Your Green is Mine (2023)

“The park is designed to be lively and powerful representing the sanctity of the place where the statues of seven notable Thai kings are enshrined. The trees planted around Rajabhakti Park are like an army of Kings to emphasize the quality of a warrior. The main type of trees is a variety of palm plants such as the Bismarck palm, Cherry palm, Petticoat Palm, Ficus Tree, Golden Ficus, etc., which have a beautiful shape and strength. When planted in a row, they look like troops. Some types of palms are shaped like soldiers crouching down and paying respect, which are suitable for the monument of seven kings.”

Excerpt from an interview with this garden designer made me rethink how to position trees and the design of Rajabhakti Park, as well as other important places by the Thai government. The way the tree is used shows the notion of royal nationalism ideology. Such a viewpoint is how the aristocracy sees the people. Moreover, each tree is labeled with the name of a noble person. Most of them were soldiers of high rank. In this sense, the monument is not the huge statue of the seven kings, but instead, it was a thousand or so trees in this place.

In the painting, I redesigned it with the same concept but from the opposite point of view. It is from the view of the people like me, who see the world through art. I looked into the idea that the people see the aristocracy and assumed the role of the creator of the new world. I snatched the green space and placed it in the square frame of the canvas. Various shapes in this series of works are therefore free from their real identity and the label attached to them. My imagination is free from a world where people are not in the equation.

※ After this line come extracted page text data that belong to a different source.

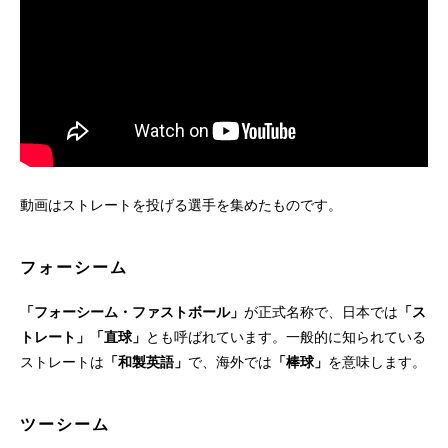
動画はストレートを投げる選手を集めたものです。
フォーシーム
「フォーシーム・ファストボール」
が正式名称で、日本では
「ス
トレート」「直球」
とも呼ばれています。一般的に知られている
ストレートは
「和製英語」
で、海外では
「棒球」
を意味します。
ツーシーム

Your Green is Mine (2023) is a painting series that investigates the relationship between state-constructed landscapes and the symbolic power embedded in garden design, green spaces, and spatial control in Thai society. The artist deliberately employs a restrained green tone using a limited palette technique, combined with a top-down perspective that resembles the gaze of a supervisor or surveillance mechanism. The works depict public parks, lawns, ceremonial grounds, and vacant lots that have been organized into regulated spaces, turning them into tools for controlling meaning. The aesthetics in this series do not represent natural beauty alone but embody a form of “silent violence” that operates through design, spatial management, and ideological order.

This body of work continues the conceptual inquiry from Harvest (2021) but shifts from a ground-level viewpoint to a bird’s-eye view, revealing how landscapes are not neutral. Rather, they function as representations of politics, belief systems, and mechanisms of power embedded in everyday life.